Bioenergetics simulation using a conservative mean daily ration of 2% body weight predicted that a non-reproductive, 500-g largemouth bass would grow to 1,140 g in six months (182 d), the maximum spawning season duration. The actual size from tagging studies was 740 g, yielding a 400-g discrepancy between observed and predicted weight. This discrepancy in observed and predicted growth was explained for females using a range of spawning frequency-magnitude combinations, and for males by accounting for lost consumption.

To experimentally test the reproductive energetics hypothesis, techniques for artificially propagating largemouth bass and inducing triploidy are discussed. I validated erythrocyte cell length as a ploidy verification technique using known ploidy largemouth bass. Erythrocyte cell length 99% confidence intervals ranged 14.43-16.66 mm for triploids, and 10.23-13.62 mm for diploids. Erythrocyte length correctly distinguished 100% of known-status largemouth bass (n=22) using a sample of 100 erythrocytes per individual.

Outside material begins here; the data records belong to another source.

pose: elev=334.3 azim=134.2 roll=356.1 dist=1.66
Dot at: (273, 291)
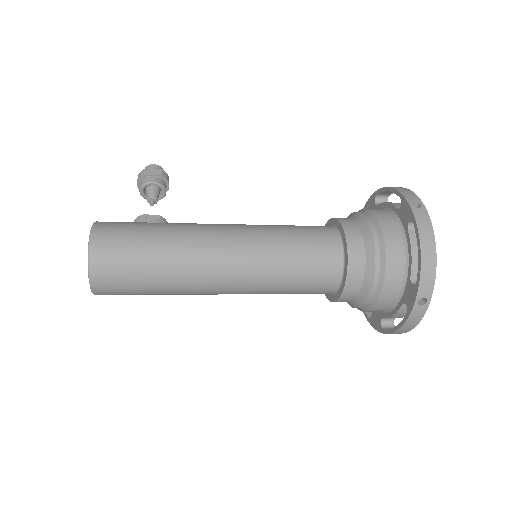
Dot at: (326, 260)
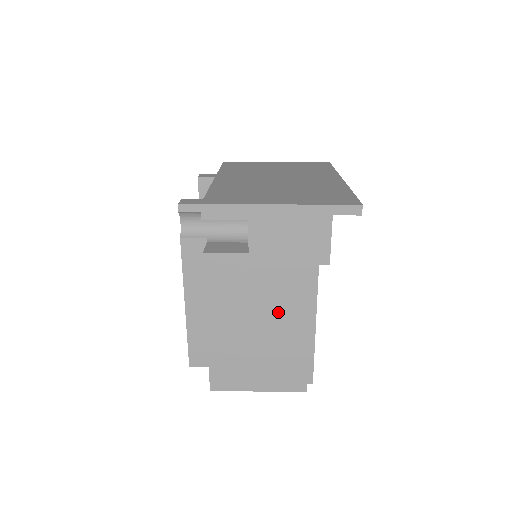
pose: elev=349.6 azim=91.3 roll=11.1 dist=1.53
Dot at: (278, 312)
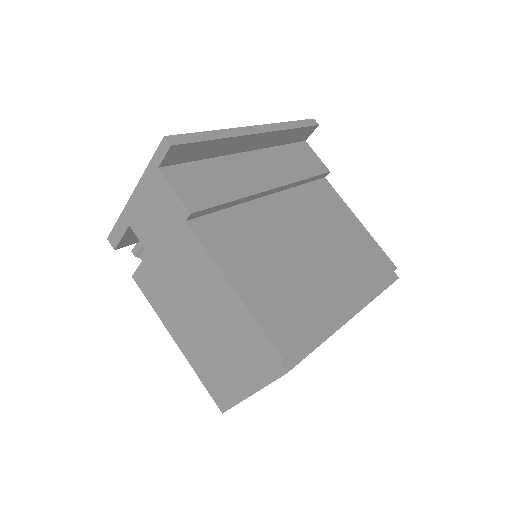
Dot at: (199, 293)
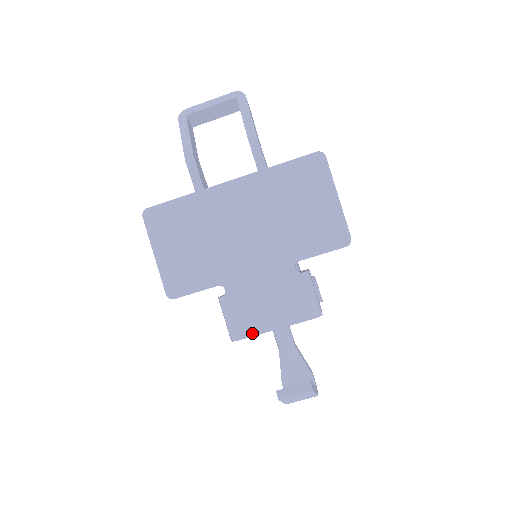
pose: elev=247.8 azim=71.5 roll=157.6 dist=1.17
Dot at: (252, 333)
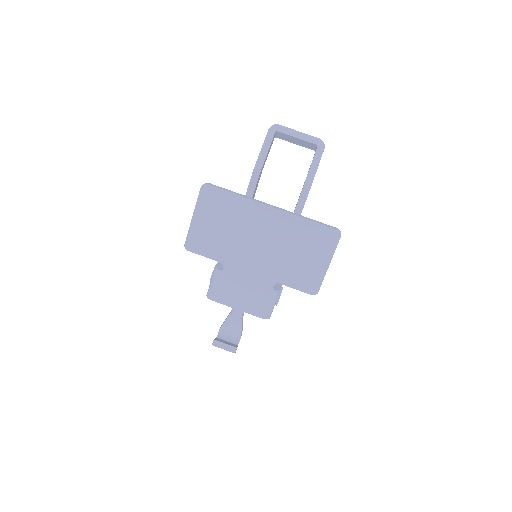
Dot at: (222, 302)
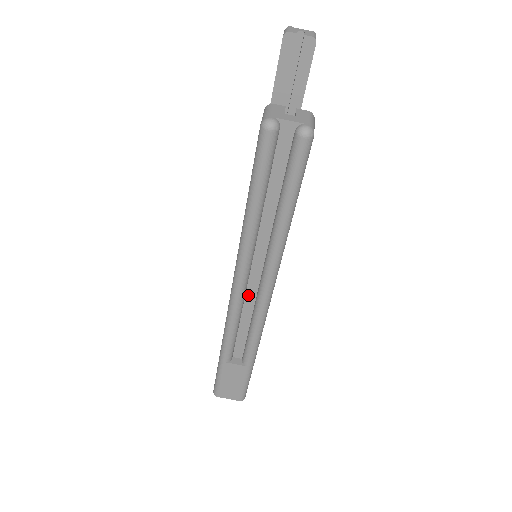
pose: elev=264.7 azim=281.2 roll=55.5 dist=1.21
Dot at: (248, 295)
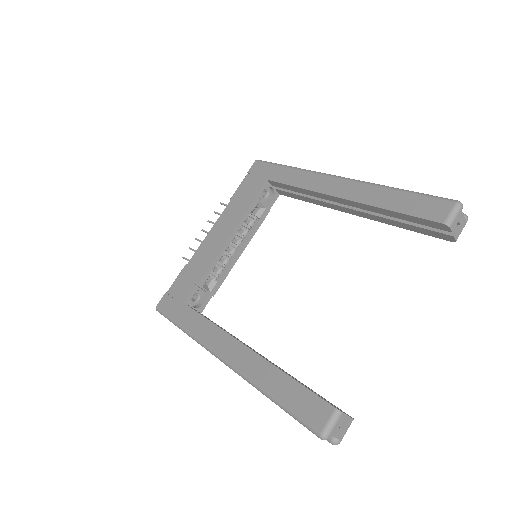
Dot at: occluded
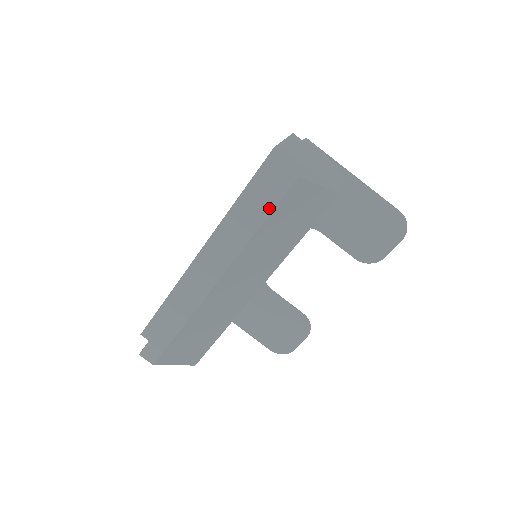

Growth, condition, and reproductive development of diploid and triploid largemouth bass were compared through age 1 in Lucchetti Reservoir. Growth rates up to the size of maturity (275 mm) were similar for both groups, and maturity was not reached until midway into the spawning season, preventing extensive spawning of diploid bass, and resulting in growth rates similar to triploid bass. Diploid largemouth bass exhibited higher GSI values than triploids, and no triploid females had GSI values consistent with maturation, suggesting that the triploids do not invest significant energy into reproductive development.

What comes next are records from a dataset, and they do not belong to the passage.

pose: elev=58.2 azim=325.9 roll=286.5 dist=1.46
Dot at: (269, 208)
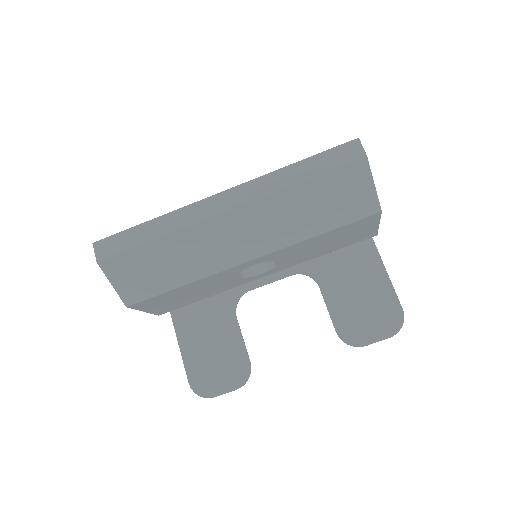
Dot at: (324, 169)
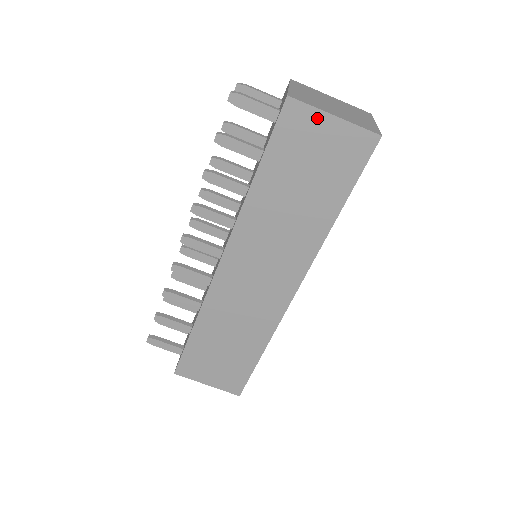
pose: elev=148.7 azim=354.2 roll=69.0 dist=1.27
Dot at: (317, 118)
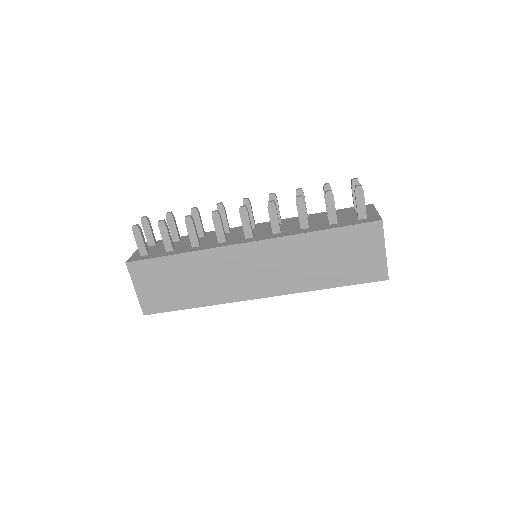
Dot at: (379, 242)
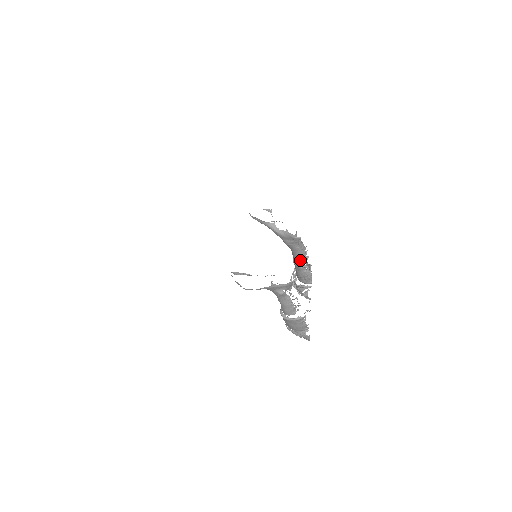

As a result of this study, more comprehensive management of largemouth bass is possible. I refined techniques to produce triploid largemouth bass, and demonstrated the reduced reproductive investment of these sterile fish. Further research using triploids is needed to determine the efficacy of triploidy as a management option, particularly to determine if accelerated adult growth rates are possible. Specific research needs and management recommendations are discussed along with ecological implications of this research.